Passage provided =>
—————

Considering Hibernate 3,

I have a parent table, and a child table, linked by a foreign key. I declare a many-to-one association into parent hbm file with a cascade all property. I first persit a parent (save or persist) and it saves a parent and a child. Fine so far. But in another session, i create a new parent object (functionnaly different than the one of the first session) and i make a reference to a new child object (but which is functionnaly the SAME than the one of the first session, and it is a Transient object at this point)

I would like to know if Hibernate may natively support and identify that i am managing the same child (and so do not try to persist it when i save the new parent) or do i have to develop a roundtrip to database and check if the child is already present?

Thanks all

A: 

Hibernate identifies objects by its primary key. So if these two children have the same primary key, which needs to be a business generated key, Hibernate would know that it is the same object. BUT, it still doesn't know if it should perform an update or an insert to the database. You could call merge explicitly on the child, Hibernate will search it in the database, and either create or update it.

—————

Set of tasks =>
1. Please retype the Hibernate text word for word, between "I would like" and "or update it.", inclusive.
2. Write a continuation of the Hibernate text that begins right after its final sentence.

Data extract =>
—————

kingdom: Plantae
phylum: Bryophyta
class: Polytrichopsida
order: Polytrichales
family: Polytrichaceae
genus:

—————

Answers in order =>
1.
I would like to know if Hibernate may natively support and identify that i am managing the same child (and so do not try to persist it when i save the new parent) or do i have to develop a roundtrip to database and check if the child is already present?

Thanks all

A: 

Hibernate identifies objects by its primary key. So if these two children have the same primary key, which needs to be a business generated key, Hibernate would know that it is the same object. BUT, it still doesn't know if it should perform an update or an insert to the database. You could call merge explicitly on the child, Hibernate will search it in the database, and either create or update it.

2.
BUT, It is not as easy as this:

One problem is the business generated key. It is better to let Hibernate generate surrogate keys.

Another problem is the need to use merge, which must be used always if this class is stored. Consider to remove the cascade, because you have to store it explicitly anyway.

Note that merge returns another instance that needs to be used. (this means: assign the return value of merge to the property of the parent.)

The root problem you've got is that the business logic is creating the same object twice. If you want to reuse an instance that has been created by someone else, you need to get it, either by searching it in the database or by passing it as argument. Try to solve the problem like this before you try any workarounds.